(RECORD SET)
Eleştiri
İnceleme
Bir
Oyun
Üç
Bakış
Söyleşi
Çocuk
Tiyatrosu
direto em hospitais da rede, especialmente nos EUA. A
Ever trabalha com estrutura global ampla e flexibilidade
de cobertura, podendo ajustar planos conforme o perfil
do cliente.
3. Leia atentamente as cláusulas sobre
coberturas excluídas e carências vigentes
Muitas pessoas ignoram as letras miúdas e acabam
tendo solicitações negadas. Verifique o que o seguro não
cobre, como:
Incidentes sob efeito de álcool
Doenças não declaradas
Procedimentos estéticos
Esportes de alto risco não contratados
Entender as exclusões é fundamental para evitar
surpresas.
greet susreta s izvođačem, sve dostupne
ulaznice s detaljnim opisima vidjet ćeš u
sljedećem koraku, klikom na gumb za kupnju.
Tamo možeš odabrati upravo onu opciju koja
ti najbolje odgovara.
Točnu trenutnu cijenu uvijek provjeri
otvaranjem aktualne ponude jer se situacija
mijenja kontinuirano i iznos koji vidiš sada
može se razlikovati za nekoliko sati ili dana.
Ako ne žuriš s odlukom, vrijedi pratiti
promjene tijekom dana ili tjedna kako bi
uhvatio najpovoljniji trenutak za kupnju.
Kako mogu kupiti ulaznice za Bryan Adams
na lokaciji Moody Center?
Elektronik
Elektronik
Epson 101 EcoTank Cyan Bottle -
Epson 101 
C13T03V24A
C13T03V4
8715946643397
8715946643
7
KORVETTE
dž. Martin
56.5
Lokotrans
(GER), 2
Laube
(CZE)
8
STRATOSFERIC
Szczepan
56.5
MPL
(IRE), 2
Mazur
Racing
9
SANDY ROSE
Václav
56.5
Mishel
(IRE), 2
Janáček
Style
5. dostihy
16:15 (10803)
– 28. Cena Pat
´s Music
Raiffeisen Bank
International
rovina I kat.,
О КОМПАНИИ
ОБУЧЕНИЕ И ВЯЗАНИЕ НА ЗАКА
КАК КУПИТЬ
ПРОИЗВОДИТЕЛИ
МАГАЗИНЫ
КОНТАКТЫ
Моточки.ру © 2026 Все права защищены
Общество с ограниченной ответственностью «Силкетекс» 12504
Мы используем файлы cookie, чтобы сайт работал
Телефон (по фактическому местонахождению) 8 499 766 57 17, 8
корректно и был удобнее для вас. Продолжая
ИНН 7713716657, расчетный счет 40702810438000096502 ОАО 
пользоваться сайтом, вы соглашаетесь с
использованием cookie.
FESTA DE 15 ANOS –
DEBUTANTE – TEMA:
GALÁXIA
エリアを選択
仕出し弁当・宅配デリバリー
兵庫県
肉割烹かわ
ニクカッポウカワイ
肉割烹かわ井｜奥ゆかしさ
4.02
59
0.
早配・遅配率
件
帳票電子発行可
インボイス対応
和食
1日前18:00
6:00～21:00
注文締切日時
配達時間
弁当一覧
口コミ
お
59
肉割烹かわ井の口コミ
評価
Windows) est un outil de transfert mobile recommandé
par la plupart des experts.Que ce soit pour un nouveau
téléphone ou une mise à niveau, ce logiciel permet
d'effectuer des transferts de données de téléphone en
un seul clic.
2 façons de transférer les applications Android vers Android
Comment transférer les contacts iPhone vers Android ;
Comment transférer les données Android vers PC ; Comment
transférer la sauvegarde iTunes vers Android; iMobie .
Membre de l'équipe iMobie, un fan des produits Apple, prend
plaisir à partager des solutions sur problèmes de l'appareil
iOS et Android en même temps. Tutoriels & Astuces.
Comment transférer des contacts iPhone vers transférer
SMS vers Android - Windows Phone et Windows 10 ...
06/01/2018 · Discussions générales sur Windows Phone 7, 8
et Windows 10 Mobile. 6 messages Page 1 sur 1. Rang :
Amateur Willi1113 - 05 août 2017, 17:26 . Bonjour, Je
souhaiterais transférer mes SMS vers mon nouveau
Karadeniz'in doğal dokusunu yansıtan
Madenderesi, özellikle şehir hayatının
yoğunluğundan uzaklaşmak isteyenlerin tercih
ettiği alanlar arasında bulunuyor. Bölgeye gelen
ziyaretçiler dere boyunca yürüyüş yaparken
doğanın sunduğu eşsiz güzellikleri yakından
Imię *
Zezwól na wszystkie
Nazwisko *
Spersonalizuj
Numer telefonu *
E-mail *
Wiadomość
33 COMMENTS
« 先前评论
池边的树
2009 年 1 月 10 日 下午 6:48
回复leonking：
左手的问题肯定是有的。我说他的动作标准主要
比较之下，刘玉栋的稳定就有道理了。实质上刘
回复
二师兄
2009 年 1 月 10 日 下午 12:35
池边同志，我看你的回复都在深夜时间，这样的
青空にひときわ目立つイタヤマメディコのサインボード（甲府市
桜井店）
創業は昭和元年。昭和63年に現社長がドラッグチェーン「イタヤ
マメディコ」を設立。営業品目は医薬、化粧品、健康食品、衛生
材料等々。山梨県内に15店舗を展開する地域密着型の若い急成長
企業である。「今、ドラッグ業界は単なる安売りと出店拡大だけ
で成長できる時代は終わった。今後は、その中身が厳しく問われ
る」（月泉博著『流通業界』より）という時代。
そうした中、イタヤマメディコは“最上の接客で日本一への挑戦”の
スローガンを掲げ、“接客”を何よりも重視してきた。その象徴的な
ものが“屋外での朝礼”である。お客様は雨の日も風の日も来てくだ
(End RECORD SET)
**DESCRIPTION OF THE TASK**
Only the lines from the one containing "マメディコ」を設立。営業品目は医薬、化粧品、健康食品、衛生" through the end of the entries above should be written out, exactly and in full.

**EXERCISE ANSWER**
マメディコ」を設立。営業品目は医薬、化粧品、健康食品、衛生
材料等々。山梨県内に15店舗を展開する地域密着型の若い急成長
企業である。「今、ドラッグ業界は単なる安売りと出店拡大だけ
で成長できる時代は終わった。今後は、その中身が厳しく問われ
る」（月泉博著『流通業界』より）という時代。
そうした中、イタヤマメディコは“最上の接客で日本一への挑戦”の
スローガンを掲げ、“接客”を何よりも重視してきた。その象徴的な
ものが“屋外での朝礼”である。お客様は雨の日も風の日も来てくだ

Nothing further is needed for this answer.